§ Assigned task
Can you copy the listing below line for line, keeping every word, mark, and break unchanged?

§ Exercise material
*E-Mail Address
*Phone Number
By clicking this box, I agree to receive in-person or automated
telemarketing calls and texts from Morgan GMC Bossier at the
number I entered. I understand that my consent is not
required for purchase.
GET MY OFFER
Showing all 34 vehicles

§ Solution for this problem
*E-Mail Address
*Phone Number
By clicking this box, I agree to receive in-person or automated
telemarketing calls and texts from Morgan GMC Bossier at the
number I entered. I understand that my consent is not
required for purchase.
GET MY OFFER
Showing all 34 vehicles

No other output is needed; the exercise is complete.